For data logging, I would like the SD card to be in the erased state except for the quick format entries setting up the file system.  Then when file data needs to be written, it should not be necessary to erase flash memory before writing because it's already erased.  I hope that would decrease needed write time. At least that's my assumption.

But everything I've found so far, including the above recommended SD Formatter from the SD Association, appears to "erase" by overwriting the entire card.  The Formatter gives you the option of a Quick format or an Overwrite format.  Other utilities from Minitool, EaseUS, etc. seem to be the same - offering to do a "secure erase" with ones, zeros, random data, or even 43 cycles of random data.  But that's not what I want.  I want the memory to just be erased, and not overwritten with anything.

The only exception I've found is the SDFormatter.ino example in the SDFAT library.  It actually uses CMD38 to erase the card, at least as far as I can tell from the source code.  Does anybody know of a Windows utility that does the same thing?

Actually, I'm not really sure it makes any difference in the end.  I have this picture of the SD card's controller having a flag for each sector as to whether it is currently erased or not, and only doing an erase before writing if it needs to write to a sector which is not erased.  But even if this is true, it may be complicated by the fact that erase blocks are much larger than a sector (like 4K or so).  Anyway, I don't know if my understanding of the controller setup is even close to correct.

One other thing is that you can't tell whether a sector is erased by reading it.  In some cards, an erased sector reads as all ones, but in others it reads as all zeros.  In fact, there's a flag somewhere in an SD command response that tells you which it is for that card.

Well, if anyone has words of wisdom on this, or useful links, please post.


Manuel_o

I dont know if it helps.

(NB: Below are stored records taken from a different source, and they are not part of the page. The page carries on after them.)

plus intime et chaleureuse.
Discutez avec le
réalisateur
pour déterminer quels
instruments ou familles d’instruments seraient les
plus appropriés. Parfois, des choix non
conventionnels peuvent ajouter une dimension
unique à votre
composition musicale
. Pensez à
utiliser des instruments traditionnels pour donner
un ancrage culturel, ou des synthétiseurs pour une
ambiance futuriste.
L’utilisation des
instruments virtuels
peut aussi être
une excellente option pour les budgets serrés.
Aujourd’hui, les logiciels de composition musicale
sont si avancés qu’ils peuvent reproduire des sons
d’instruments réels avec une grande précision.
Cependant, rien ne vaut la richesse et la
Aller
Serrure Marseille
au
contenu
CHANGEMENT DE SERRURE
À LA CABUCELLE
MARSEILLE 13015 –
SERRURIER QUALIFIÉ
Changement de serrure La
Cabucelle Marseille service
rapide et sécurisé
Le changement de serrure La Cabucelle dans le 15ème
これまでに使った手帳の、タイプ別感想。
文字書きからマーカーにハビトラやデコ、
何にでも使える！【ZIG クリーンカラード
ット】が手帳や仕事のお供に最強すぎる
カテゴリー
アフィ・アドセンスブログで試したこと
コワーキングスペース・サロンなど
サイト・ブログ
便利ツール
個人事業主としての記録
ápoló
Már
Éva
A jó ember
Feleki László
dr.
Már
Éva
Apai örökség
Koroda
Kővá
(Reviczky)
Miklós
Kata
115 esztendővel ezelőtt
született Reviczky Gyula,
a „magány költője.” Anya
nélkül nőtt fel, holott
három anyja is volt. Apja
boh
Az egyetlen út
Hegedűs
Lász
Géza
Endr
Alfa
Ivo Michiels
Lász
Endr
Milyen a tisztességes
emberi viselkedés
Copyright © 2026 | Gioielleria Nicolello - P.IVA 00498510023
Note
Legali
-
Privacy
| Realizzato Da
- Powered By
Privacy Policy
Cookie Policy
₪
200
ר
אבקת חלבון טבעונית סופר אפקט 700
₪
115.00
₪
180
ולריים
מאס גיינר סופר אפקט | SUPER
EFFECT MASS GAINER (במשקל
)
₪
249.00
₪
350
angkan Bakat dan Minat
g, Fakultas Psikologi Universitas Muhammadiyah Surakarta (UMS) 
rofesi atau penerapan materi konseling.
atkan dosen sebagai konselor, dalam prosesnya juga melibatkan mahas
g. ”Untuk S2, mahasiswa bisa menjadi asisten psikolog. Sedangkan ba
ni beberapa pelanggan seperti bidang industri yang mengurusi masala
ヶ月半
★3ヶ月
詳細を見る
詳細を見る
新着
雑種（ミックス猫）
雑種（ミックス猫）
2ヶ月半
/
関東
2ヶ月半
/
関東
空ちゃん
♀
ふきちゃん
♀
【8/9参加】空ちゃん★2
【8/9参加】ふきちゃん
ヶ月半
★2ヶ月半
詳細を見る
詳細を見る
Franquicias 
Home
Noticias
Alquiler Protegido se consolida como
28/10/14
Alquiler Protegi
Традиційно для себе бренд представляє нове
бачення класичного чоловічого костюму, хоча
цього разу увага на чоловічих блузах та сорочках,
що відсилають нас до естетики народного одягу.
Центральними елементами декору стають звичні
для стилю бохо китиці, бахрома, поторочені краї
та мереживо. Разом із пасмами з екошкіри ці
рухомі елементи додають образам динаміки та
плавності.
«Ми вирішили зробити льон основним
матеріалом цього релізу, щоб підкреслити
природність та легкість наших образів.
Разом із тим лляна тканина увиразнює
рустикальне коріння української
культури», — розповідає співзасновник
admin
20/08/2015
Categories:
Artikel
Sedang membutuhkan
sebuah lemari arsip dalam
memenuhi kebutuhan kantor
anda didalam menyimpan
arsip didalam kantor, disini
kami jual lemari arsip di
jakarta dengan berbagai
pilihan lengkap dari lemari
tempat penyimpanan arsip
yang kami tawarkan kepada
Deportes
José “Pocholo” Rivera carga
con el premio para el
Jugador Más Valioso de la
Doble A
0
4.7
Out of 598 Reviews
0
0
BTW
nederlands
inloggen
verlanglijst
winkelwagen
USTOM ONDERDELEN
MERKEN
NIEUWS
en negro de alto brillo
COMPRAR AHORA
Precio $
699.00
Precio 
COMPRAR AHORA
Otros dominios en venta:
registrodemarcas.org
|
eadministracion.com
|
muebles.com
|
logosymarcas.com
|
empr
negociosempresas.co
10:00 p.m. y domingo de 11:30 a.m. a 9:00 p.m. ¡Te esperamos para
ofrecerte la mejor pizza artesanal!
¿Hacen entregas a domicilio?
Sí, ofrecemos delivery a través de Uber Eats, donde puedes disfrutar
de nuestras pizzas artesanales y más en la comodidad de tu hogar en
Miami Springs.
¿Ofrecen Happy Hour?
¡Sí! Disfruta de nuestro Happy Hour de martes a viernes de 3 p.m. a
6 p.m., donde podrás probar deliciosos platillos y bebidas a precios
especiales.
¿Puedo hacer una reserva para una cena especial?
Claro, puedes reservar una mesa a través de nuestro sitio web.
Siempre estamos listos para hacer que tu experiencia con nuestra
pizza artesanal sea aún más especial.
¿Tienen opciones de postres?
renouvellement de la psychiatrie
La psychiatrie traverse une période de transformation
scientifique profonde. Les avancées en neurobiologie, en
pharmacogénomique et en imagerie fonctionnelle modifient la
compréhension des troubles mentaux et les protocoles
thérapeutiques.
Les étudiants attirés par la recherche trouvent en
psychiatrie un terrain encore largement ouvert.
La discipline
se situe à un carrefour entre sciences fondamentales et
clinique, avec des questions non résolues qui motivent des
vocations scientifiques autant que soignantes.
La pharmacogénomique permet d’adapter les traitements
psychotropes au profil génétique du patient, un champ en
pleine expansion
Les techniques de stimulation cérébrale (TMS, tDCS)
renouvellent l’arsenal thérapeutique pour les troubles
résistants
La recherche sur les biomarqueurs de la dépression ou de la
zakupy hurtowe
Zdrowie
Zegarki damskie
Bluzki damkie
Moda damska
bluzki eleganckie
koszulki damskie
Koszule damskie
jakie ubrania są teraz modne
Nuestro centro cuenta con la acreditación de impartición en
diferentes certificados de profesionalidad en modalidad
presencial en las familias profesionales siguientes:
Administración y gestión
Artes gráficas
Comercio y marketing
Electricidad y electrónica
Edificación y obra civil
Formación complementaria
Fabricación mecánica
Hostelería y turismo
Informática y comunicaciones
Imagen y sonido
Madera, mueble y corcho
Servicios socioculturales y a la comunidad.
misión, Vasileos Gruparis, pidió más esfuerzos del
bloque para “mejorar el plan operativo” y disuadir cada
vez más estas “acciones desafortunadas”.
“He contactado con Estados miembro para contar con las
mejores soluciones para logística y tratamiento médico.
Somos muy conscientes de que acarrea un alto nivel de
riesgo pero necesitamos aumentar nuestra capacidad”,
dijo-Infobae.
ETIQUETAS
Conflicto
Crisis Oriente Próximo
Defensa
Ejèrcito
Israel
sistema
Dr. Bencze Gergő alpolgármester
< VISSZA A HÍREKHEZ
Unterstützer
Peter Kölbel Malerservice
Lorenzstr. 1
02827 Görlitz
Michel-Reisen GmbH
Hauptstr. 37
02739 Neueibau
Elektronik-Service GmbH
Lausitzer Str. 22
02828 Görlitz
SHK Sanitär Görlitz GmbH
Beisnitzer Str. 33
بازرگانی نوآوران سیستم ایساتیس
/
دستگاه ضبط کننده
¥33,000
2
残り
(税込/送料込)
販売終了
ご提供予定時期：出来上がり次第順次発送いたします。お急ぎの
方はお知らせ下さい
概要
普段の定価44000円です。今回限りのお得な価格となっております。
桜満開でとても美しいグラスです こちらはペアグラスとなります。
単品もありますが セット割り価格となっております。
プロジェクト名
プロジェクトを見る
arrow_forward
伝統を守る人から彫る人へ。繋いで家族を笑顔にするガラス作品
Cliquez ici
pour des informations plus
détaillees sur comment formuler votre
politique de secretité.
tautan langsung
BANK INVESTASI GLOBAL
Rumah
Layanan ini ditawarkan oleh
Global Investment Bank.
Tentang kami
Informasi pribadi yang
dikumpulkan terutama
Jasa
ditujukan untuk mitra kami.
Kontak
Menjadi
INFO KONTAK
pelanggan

But i delete my files on my SD card via a button.

There i have files called file_x.txt. So i iterate through my files and delte them via SD.remove

Code: [Select]
void resetlogYesPopCallback(void *ptr)                                                                   
{                                                                                                                                                           
  char file_Name[13] = {'/','f','i','l','e','_',0x00,'.','t','x','t'};     
  for (int i = 0; i < 100; i++)
  {
    sprintf(file_Name, "/file_%d.txt", i);
    Serial.println(file_Name);
    boolean fileFLAG = SD.exists(file_Name);
    if (fileFLAG)
    {
      SD.remove(file_Name);
      Serial.println("deleted");
    }
  }
  init_1._filenumber = 0;
  init_1._readingID = 0;
                                                                           
}


best regards

jremington

Quote
I want the memory to just be erased
What do you think this means?

A memory cell can hold a 1 or a 0.

ShermanP

#3
Feb 02, 2020, 01:04 am Last Edit: Feb 02, 2020, 01:05 am by ShermanP
Quote
I want the memory to just be erased
What do you think this means?

A memory cell can hold a 1 or a 0.
Flash memory erases to one state, and can then be written to the other state.  If it erases to all ones, you can only write zeros to it.  You cannot change a zero to a one except by erasing, which has to be done in blocks.  An erased block would have all ones, including all ones in the ECC bits used for error correction.  If you erase a block, then "write" all ones to it, it is no longer erased because the ECC and any other flag bits might have zero bits written to them even though the visible bits are still all ones.

So to erase a card you have to actually electronically erase all the blocks.  You can't overwrite it with ones.